A Tour Of The White House Gardens: A Review and Tips

Did you know the President of the United States lives and works in a National Park? The White House grounds are called the President's Park and is approximately 82 acres.

White House view from the South Lawn

Touring the White House gardens and grounds only happens twice a year, one weekend in the spring and one weekend in the fall. I was just lucky enough to get tickets for the Spring Garden Tour at the White House.
White House Garden ticket example

This is what you need to know when visiting the White House Gardens

  • The White House makes the tour announcement 1-2 weeks prior to the event.
  • Tickets are free and they are handed out at the Ellipse visitor Pavilion each day of the tour starting at 9am. I highly suggest you arrive before 9am, the lines are huge and once the tickets are gone, they are gone. They are usually gone by 11am, if not sooner.
  • Your entire party should be there but you could get an extra ticket for anybody in your group that is running late.
  • Tickets are time stamped and they control the crowds inside the gardens by only allowing so many people per time window. We heard about 72,000 people visit the gardens per day.
  • If you are there early enough, once at the ticket window you can request a time slot that is convenient for you, if available, otherwise, you will get tickets for whatever time is open. I requested and got 11:00am.
Google maps location of the Ellipse Visitor Center
  • As your allotted time approaches, find out which line is your time slot line. There will be plenty of people waiting at different locations depending on the time in their ticket. There will be National Park helpers that can tell you which is your line.
  • While in line there are security dogs ensuring safety.
  • You will be going through a check point that is very thorough so you want to follow the guidelines as stated in the White House website announcement for what not to bring. No food or beverages (liquids) of ANY kind or size.
  • Regarding large backpacks and large purses, don't bring them, it just slows down the whole process but worse you may not be allowed in. They will not store it for you, so pack light.
  • By the checkpoint they will separate people into lines of those with large purses versus small purses, and you can guess which line goes faster.
  • Know that your cell phone will be scrutinized.
  • Make sure you do read the announcement for restrictions on what not to bring.
Close up view of the White House

Once Inside The White House Grounds

  • You start on the path toward the White House and along the way are easels displaying historical photos of the White House.
  • The first garden you see is the Jacqueline Kennedy Garden and since you cannot go into it, you really cannot see it too well.
  • Then comes the White House which when you are up that close it is quite a beautiful sight.
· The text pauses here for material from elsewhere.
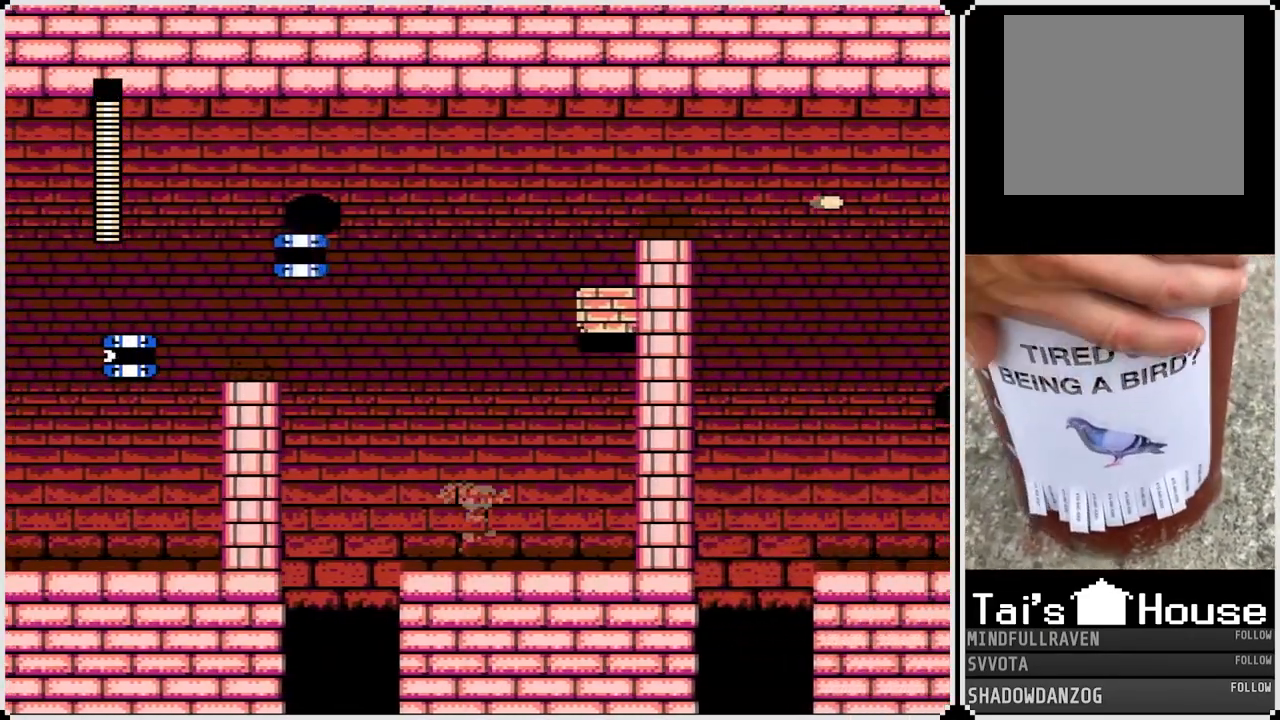
{"buttons": [], "left_stick": "center", "right_stick": "center", "events": [[83, "CROSS", "down"], [300, "CROSS", "up"], [350, "DPAD_RIGHT", "up"]]}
Notice the beautiful stairs, the balcony, the entrance at the lower level, and how white the White House really is. Everybody wants a photo in front of it so it gets crowded. After a while White House staff members will remind you to keep on going because there are many more people waiting in line to get in.
View of the White House and grounds
  • Turning around you notice the beautiful view of the South lawn, the Washington Monument, and the Lincoln memorial in the distance. It is quite an awesome view.
View of the Washington memorial and Lincoln memorial from the White House
  • Next comes the Rose Garden but only the tulips were in bloom and how beautiful they were! The Rose Garden is used by the President to do media events, pardoning of the turkey among others, and what a nice spot that is.
View of the Rose Garden during the White House Spring Garden open house
  • Then you see the outside of the Oval Office which I could have missed, but I asked a security staff member as to what it was and I am glad I asked. There are large windows in the office although I wonder if the President ever gets the chance to look outside his windows.
Outside view of the Oval office at the White House
  • Right next to it, we noticed a kid's playground. The security guy said that President Obama had it installed for his daughters during his first term, so glad they could still be kids.
  • But of course, the funny thing is that opposite to the playground and the Oval Office there is a putting green. I asked if it ever gets used, I was told yes but it didn't sound to me like it is used often.
Putting green at the White House
  • After this you find yourself at the bottom of the hill, on the South lawn. Looking back you have a beautiful view of the White House and a photo opportunity. The other way is the view of the water fountain and the Washington Monument and Lincoln memorial.
View of the Washington monument from the White House fountain with red tulips in full bloom
  • During this tour, the Marines were playing traditional patriotic tunes which was quite a treat.
  • The White House fountain was surrounded by blooming red tulips which was a gorgeous sight.
White House fountain with red tulips in full bloom
  • Pass the fountain is the vegetable garden established by Mrs. Obama. The White House Kitchen garden is quite large and very well taken care of. I am sure Mrs. Obama gets quite a bit of help.
White House kitchen garden in the spring of 2015

  • After that you pass the Children's garden established by Lady Bird Johnson but it was not open for viewing.
  • The exit is shortly after that.

Interesting Facts about the White House Gardens and Grounds

Wanting to know more about the gardens after the tour, I did some reading on the web and here are some interesting facts.
  • John Adams was the first president to establish a vegetable garden although I think it was torn down along the way.
  • John Quincy Adams established the first flower garden and planted many ornamental trees.
  • There are 13 regular White House staff and 12 National Park Service staff taking care of the grounds and gardens. 
The Rose Garden has had quite an evolution through the years. To see historical photos visit this website but realize that it is not the official White House website.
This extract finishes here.